A further remark: we are yet fairly far from being able to introspect
and analyze function bodies, sequences of statements
and expressions, that is. Based on a brief look at the talk this might
fall into that bucket that we hope to get at later
on, but perhaps there's something about the answer to the question (1)
above that makes this more straightforward
than full expression/statement-reflection?
>
> Thank you for your comments.
>
> Regarding the first: my use case is compile-time automatic differentiation (AD). I gave a talk on the approach at a London C++ meetup, and at a Euro AD workshop [slides].
>
> The gist of it is that I want to be able to evaluate an expression from its root to its terminals. This is the opposite of what one normally wishes to do, but it just is the nature of the so-called 'adjoint' method of automatic differentiation. Doing this naively, one ends up performing duplicate evaluations when a term is used repeatedly.
>
> Consider the code corresponding to Figure 1 (I now realise I should have included the code snippet in the paper!): the term 'ab' occurs twice in the expression for 'result'. In typical expression evaluation, 'ab' is evaluated once then its result used in many places. However, in back-propagation evaluations (like those found in adjoint automatic differentiation), evaluation begins at 'result' and propagates to the terminals 'a' and 'b'. The problem is that the back-propagation will visit the sub-expression tree for 'ab' twice since it occurs twice upstream.
>
> float c0;
> float c1;
> auto ab = a * b;
> auto result = (c0 + ab) / (c1 + ab);
>
> Regarding the second point: I came across Andrew Sutton's paper, P2237R0, after submitting my own. Whilst skimming it I saw something that may be doing what I am proposing, namely 'meta::location_of(e)', p15 ff. Are the reflection mechanisms you are referring to those mentioned by Andrew in his paper or are you referring to another language proposal? If it is another, I'd be grateful if I could get a link to the paper.
>
> I agree that if there are not sufficiently broad use case examples for my proposal then it does not warrant further consideration; amassing a broad range of use cases is something I still need to work on. (Klaus Iglberger, I believe, has a use case for his math library 'Blaze' which I need to ask him for.) However, presently, I don't know how the same end could be achieved without a top level API function. Early on, I thought it could be by proposing a language extension whereby `address of' in a constexpr context would return a constexpr variable ID, much like what varid would do. However, even with this, a second language change would need to be made, one whereby a constexpr function could return a constexpr result despite taking non-constexpr arguments (i.e. resolving the compilation error presented in Listing 3).
>
> In response to your final comment: unfortunately, only having equality wouldn't do; it would be minimally useful, facilitating expression transformations for only trivial expressions, such as 'c0*c1' or 'c0*c0', but nothing more complicated than that.

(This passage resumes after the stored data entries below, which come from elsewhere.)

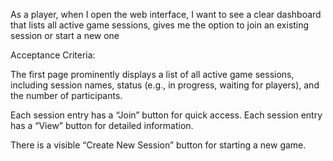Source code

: As a player, when I open the web interface,
I want to see a clear dashboard that lists all active game sessions, gives me the option to join an existing session or start a new one


Acceptance Criteria:

The first page prominently displays a list of all active game sessions, including session names, status (e.g., in progress, waiting for players),
and the number of participants.

Each session entry has a “Join” button for quick access.
Each session entry has a “View” button for detailed information.

There is a visible “Create New Session” button for starting a new game.
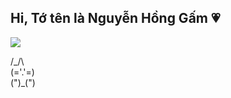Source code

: ## Hi, Tớ tên là Nguyễn Hồng Gấm :heartpulse:
![](https://user-images.githubusercontent.com/73097560/115834477-dbab4500-a447-11eb-908a-139a6edaec5c.gif)

 /\_/\  
(='.'=)  
(")_(")

<!--
**Hana-ai-18/Hana-ai-18** is a ✨ _special_ ✨ repository because its `README.md` (this file) appears on your GitHub profile.

Here are some ideas to get you started:

- 🔭 I’m currently working on ...
- 🌱 I’m currently learning ...
- 👯 I’m looking to collaborate on ...
- 🤔 I’m looking for help with ...
- 💬 Ask me about ...
- 📫 How to reach me: ...
- 😄 Pronouns: ...
- ⚡ Fun fact: ...
-->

Interesting, very interesting. I think this is certainly worth further
study, considering that we are in a Study Group.
It's also a very interesting use in general, something that pushes the
boundaries of what C++ can do, which is
a sizeable part of what we're trying to do here anyway. :)
So yeah, the reflection mechanisms I referred to are indeed what's
catalogued by P2237. I have two further questions:
1) What do you use to solve such problems today?
2) Would the introduction of this language facility perhaps, vaguely
guessing at a possible answer to (1), to be able to
avoid using a compiler-specific solution or a custom parser?
A further remark: we are yet fairly far from being able to introspect
and analyze function bodies, sequences of statements
and expressions, that is. Based on a brief look at the talk this might
fall into that bucket that we hope to get at later
on, but perhaps there's something about the answer to the question (1)
above that makes this more straightforward
than full expression/statement-reflection?